Having chronic back pain is something so many of us suffer from. Whether it’s from sitting at our desks for too long or being stuck in traffic for hours on a daily basis, the causes of our discomfort are endless. Thankfully, Nada Mustafa, a certified yoga instructor, who started her practice two and a half years ago has the perfect yoga flow to ease that pain. In her own words: “Practicing yoga for a few minutes a day can help you gain more awareness of your body and can help you notice where exactly you’re holding tension.”

The Downward Dog:

















This traditional forward bend can be very restful and practicing this pose can help relieve back pain.
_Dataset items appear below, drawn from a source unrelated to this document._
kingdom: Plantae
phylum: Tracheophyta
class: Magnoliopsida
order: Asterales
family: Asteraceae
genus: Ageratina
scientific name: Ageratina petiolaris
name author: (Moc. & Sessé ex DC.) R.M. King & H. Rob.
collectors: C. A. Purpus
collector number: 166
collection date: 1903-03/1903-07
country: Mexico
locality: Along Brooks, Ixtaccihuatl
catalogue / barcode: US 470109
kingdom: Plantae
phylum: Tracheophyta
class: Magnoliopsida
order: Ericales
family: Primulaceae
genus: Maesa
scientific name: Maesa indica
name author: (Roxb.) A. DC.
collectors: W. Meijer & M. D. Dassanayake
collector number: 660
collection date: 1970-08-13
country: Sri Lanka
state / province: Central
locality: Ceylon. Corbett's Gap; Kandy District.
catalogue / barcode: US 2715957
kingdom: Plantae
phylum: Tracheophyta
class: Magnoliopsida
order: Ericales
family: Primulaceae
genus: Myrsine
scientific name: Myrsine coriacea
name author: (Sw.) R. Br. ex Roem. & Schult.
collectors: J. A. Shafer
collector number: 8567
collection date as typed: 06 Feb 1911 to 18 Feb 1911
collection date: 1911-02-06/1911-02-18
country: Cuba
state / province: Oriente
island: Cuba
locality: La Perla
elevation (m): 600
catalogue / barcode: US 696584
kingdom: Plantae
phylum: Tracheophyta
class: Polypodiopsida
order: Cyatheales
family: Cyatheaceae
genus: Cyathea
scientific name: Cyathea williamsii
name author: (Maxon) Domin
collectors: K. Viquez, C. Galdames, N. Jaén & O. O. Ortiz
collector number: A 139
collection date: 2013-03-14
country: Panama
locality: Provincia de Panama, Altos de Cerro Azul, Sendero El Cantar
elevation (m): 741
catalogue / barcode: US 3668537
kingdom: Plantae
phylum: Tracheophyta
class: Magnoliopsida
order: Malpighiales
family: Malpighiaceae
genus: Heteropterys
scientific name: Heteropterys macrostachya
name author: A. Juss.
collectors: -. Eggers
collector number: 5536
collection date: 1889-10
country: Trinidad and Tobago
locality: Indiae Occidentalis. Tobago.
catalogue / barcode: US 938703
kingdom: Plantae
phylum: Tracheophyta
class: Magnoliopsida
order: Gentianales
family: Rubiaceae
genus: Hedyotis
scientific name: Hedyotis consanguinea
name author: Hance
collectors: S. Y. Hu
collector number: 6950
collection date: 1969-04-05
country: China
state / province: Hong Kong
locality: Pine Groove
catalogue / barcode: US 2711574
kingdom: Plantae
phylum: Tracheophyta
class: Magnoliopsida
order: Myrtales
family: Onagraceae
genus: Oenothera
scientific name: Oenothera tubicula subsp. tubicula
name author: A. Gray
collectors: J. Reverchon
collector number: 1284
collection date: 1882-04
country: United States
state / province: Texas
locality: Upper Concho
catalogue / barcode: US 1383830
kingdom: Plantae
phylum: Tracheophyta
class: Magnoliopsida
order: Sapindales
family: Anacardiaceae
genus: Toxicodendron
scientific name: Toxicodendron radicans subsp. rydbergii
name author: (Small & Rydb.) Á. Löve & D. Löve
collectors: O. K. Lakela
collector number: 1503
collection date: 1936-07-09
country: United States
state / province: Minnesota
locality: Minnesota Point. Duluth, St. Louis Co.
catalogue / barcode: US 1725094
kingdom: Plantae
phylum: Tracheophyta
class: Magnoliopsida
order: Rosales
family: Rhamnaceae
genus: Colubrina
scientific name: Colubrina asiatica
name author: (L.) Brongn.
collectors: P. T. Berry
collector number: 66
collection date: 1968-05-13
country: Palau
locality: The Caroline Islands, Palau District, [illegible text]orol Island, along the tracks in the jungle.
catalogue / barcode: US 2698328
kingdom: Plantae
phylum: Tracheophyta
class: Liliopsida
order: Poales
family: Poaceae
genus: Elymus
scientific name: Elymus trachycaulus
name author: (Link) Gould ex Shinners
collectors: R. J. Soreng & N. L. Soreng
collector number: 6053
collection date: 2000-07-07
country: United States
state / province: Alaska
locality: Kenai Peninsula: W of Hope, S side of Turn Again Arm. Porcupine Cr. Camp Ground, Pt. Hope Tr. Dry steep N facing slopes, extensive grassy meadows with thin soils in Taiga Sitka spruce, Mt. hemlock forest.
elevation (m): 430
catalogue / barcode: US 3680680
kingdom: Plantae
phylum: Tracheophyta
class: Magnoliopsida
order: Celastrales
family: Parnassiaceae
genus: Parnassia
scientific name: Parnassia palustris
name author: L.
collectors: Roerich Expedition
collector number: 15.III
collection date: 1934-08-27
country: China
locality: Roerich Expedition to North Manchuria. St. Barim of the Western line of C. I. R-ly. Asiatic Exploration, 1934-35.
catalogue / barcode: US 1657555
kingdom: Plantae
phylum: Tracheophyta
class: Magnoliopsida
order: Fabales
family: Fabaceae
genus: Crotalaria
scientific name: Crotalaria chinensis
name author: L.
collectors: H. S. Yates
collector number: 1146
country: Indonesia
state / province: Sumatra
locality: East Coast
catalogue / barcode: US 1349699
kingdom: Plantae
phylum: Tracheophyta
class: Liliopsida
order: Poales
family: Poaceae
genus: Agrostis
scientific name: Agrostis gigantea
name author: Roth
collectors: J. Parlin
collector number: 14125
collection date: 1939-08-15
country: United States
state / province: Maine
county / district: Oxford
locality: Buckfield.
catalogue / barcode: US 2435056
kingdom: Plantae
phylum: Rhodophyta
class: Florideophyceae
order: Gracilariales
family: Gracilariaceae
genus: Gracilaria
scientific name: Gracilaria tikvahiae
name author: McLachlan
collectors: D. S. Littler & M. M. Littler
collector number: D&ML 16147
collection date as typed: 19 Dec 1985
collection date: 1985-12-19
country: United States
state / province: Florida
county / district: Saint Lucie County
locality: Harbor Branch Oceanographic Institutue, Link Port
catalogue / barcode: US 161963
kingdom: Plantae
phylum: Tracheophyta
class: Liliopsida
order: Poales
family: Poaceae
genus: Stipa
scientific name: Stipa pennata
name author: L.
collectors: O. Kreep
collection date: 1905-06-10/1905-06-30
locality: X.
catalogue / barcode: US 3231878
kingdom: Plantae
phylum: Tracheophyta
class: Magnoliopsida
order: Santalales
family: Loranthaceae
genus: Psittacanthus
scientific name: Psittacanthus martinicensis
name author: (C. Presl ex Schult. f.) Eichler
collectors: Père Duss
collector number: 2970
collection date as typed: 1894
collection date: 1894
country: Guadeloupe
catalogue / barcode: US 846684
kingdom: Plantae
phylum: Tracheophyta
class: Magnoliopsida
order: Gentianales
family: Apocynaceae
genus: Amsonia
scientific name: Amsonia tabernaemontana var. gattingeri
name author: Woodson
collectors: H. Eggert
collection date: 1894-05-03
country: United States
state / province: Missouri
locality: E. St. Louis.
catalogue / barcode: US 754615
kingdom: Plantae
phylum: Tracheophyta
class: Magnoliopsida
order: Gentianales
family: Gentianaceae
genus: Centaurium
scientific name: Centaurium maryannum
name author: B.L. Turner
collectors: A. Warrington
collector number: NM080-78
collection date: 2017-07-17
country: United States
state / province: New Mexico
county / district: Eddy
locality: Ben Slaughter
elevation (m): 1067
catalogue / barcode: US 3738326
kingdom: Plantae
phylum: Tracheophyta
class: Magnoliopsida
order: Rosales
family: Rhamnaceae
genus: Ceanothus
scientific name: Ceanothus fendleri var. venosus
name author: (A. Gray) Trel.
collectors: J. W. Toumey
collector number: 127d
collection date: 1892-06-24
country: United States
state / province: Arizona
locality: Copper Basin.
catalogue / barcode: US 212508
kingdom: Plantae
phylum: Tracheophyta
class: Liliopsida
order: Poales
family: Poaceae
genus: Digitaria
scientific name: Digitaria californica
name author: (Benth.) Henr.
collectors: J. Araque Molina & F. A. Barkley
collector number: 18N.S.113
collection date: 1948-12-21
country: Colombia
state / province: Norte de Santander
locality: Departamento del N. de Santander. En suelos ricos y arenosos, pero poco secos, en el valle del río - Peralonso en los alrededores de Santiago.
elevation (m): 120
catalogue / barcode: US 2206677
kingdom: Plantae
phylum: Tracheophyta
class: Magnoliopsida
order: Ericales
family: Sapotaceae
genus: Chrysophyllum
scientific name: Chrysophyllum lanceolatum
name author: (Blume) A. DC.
It also helps to work out imbalances in the body and improve arm, shoulder and core strength.

How to do it:
– Straighten your arms, shoulders width apart and keep legs hip-width apart.
– Spread your fingers into the mat, press firmly with your hands.
– Bring your sitting bones up toward the ceiling.
– Distribute your weight evenly between both sides of your body.
– Hold this pose for 1 minute. 

The Dolphin Pose:

















This pose will help you develop strength and awareness of the muscles in your shoulders and your back.

How to do it:
-Similar to the downward facing dog, but this time put your elbows and forearms down to the floor.
– If it’s hard for you to keep your legs straight you can slightly bend your knees.
– Hold this pose up to 1 minute

The Sphinx Pose:

















This gentle back-bend strengthens your spine, as well as stretches your chest, shoulders, and abdomen. It also helps relieve stress.

How to do it:
– Lie on your stomach with your legs extended behind you.
– Bring your elbows under your shoulders with your forearms on the floor and your palms facing down.
– Slowly lift your upper torso and head, gazing forward.
– Stay in this pose up to 5 minutes.

The Cow and Cat Pose:




























One of the most important poses for back pain. It stretches and massages the spine, practicing this pose stretches your torso, shoulders, and neck.

How to do it:
– Place your wrists underneath your shoulders and your knees underneath your hips.
– Inhale as you look up and let your stomach drop down towards the mat.
– Exhale as you tuck your chin into your chest and arch your spine toward the ceiling.
– Flow between cat and cow at least 10 times.

The Bridge Pose:

















This back-bend stretches the spine and relieves back pain. It may also help stress relieve.

How to do it:
– Lie on your back with your knees bent.
– Hold your hands together under your back straightening your arms.
– Press your feet and arms in to the floor as you lift your tailbone up.
– Hold this pose up to 1 minute.

The Two Knee Spinal Twist:


















This restorative twist improves movement and mobility in the spine and back. It stretches your spine, back, and shoulders. Practicing this pose can help relieve pain and stiffness in your back.

How to do it:
– Lie on your back with your knees drawn into your chest and your arms extended to the side.
– Bend your knees and slowly lower your legs to the side while keeping your knees as close together as possible.
– You can use your hand to gently press down on your knees
– Look to the opposite side
– Hold this pose at least 30 seconds on each side

Child’s Pose:



















This forward fold is a perfect way to relax and release tension in your neck and back. This pose keeps your spine lengthened and stretched.

How to do it:
– Sit back knees mat width apart. 
– Bend forward and walk your hands in front of you.
– Rest your forehead gently on the floor.
– Remain in this pose for up to 5 minutes.